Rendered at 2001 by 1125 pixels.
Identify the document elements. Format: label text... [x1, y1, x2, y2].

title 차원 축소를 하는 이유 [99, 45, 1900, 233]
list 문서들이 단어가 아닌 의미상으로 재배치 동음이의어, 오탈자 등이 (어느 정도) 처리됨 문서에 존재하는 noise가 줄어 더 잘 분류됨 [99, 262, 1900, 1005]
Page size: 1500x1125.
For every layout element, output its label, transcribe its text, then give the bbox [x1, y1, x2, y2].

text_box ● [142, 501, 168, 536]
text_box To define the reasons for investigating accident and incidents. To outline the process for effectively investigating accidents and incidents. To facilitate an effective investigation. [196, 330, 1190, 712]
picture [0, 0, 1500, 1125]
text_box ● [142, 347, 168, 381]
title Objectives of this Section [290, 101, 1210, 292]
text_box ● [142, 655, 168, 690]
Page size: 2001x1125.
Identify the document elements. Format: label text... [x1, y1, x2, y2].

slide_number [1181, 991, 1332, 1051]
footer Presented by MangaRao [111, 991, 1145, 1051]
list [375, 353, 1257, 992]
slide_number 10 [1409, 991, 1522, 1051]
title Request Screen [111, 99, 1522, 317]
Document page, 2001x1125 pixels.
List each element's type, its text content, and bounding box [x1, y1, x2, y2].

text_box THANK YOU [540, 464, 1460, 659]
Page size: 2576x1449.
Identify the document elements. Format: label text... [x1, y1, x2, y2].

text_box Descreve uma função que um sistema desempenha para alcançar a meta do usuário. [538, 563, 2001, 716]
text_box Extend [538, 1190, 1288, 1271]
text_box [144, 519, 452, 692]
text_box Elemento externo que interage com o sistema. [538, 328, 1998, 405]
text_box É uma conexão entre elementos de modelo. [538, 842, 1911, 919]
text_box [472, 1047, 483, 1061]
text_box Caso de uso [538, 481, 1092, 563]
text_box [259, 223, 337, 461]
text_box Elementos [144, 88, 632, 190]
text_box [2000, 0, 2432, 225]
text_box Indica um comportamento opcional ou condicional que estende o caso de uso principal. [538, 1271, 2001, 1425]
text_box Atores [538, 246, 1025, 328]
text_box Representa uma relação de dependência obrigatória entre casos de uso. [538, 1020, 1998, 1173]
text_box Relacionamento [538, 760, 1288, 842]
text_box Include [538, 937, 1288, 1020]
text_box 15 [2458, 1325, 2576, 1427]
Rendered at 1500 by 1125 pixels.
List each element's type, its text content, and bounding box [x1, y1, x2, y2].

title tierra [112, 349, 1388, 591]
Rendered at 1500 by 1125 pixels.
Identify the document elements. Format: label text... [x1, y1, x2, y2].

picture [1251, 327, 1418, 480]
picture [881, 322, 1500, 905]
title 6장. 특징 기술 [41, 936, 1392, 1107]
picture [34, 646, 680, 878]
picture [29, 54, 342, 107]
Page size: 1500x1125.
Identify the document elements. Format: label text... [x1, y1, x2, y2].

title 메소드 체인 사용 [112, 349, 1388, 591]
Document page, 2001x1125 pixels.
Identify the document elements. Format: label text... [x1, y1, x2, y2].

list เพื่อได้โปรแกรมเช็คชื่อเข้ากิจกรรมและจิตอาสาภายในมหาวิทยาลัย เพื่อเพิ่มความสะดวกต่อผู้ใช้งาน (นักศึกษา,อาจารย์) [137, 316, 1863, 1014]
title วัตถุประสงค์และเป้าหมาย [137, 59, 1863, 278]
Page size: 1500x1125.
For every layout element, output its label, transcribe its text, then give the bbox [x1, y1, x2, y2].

----------------

- **Problem details**: Line by line, give the material above again exactly.

- **Solution for this problem**:
Rendered at 2001 by 1125 pixels.
Identify the document elements. Format: label text... [x1, y1, x2, y2].

title 차원 축소를 하는 이유 [99, 45, 1900, 233]
list 문서들이 단어가 아닌 의미상으로 재배치 동음이의어, 오탈자 등이 (어느 정도) 처리됨 문서에 존재하는 noise가 줄어 더 잘 분류됨 [99, 262, 1900, 1005]
Page size: 1500x1125.
For every layout element, output its label, transcribe its text, then give the bbox [x1, y1, x2, y2].

text_box ● [142, 501, 168, 536]
text_box To define the reasons for investigating accident and incidents. To outline the process for effectively investigating accidents and incidents. To facilitate an effective investigation. [196, 330, 1190, 712]
picture [0, 0, 1500, 1125]
text_box ● [142, 347, 168, 381]
title Objectives of this Section [290, 101, 1210, 292]
text_box ● [142, 655, 168, 690]
Page size: 2001x1125.
Identify the document elements. Format: label text... [x1, y1, x2, y2].

slide_number [1181, 991, 1332, 1051]
footer Presented by MangaRao [111, 991, 1145, 1051]
list [375, 353, 1257, 992]
slide_number 10 [1409, 991, 1522, 1051]
title Request Screen [111, 99, 1522, 317]
Document page, 2001x1125 pixels.
List each element's type, its text content, and bounding box [x1, y1, x2, y2].

text_box THANK YOU [540, 464, 1460, 659]
Page size: 2576x1449.
Identify the document elements. Format: label text... [x1, y1, x2, y2].

text_box Descreve uma função que um sistema desempenha para alcançar a meta do usuário. [538, 563, 2001, 716]
text_box Extend [538, 1190, 1288, 1271]
text_box [144, 519, 452, 692]
text_box Elemento externo que interage com o sistema. [538, 328, 1998, 405]
text_box É uma conexão entre elementos de modelo. [538, 842, 1911, 919]
text_box [472, 1047, 483, 1061]
text_box Caso de uso [538, 481, 1092, 563]
text_box [259, 223, 337, 461]
text_box Elementos [144, 88, 632, 190]
text_box [2000, 0, 2432, 225]
text_box Indica um comportamento opcional ou condicional que estende o caso de uso principal. [538, 1271, 2001, 1425]
text_box Atores [538, 246, 1025, 328]
text_box Representa uma relação de dependência obrigatória entre casos de uso. [538, 1020, 1998, 1173]
text_box Relacionamento [538, 760, 1288, 842]
text_box Include [538, 937, 1288, 1020]
text_box 15 [2458, 1325, 2576, 1427]
Rendered at 1500 by 1125 pixels.
List each element's type, its text content, and bounding box [x1, y1, x2, y2].

title tierra [112, 349, 1388, 591]
Rendered at 1500 by 1125 pixels.
Identify the document elements. Format: label text... [x1, y1, x2, y2].

picture [1251, 327, 1418, 480]
picture [881, 322, 1500, 905]
title 6장. 특징 기술 [41, 936, 1392, 1107]
picture [34, 646, 680, 878]
picture [29, 54, 342, 107]
Page size: 1500x1125.
Identify the document elements. Format: label text... [x1, y1, x2, y2].

title 메소드 체인 사용 [112, 349, 1388, 591]
Document page, 2001x1125 pixels.
Identify the document elements. Format: label text... [x1, y1, x2, y2].

list เพื่อได้โปรแกรมเช็คชื่อเข้ากิจกรรมและจิตอาสาภายในมหาวิทยาลัย เพื่อเพิ่มความสะดวกต่อผู้ใช้งาน (นักศึกษา,อาจารย์) [137, 316, 1863, 1014]
title วัตถุประสงค์และเป้าหมาย [137, 59, 1863, 278]
Page size: 1500x1125.
For every layout element, output its label, transcribe its text, then give the bbox [x1, y1, x2, y2].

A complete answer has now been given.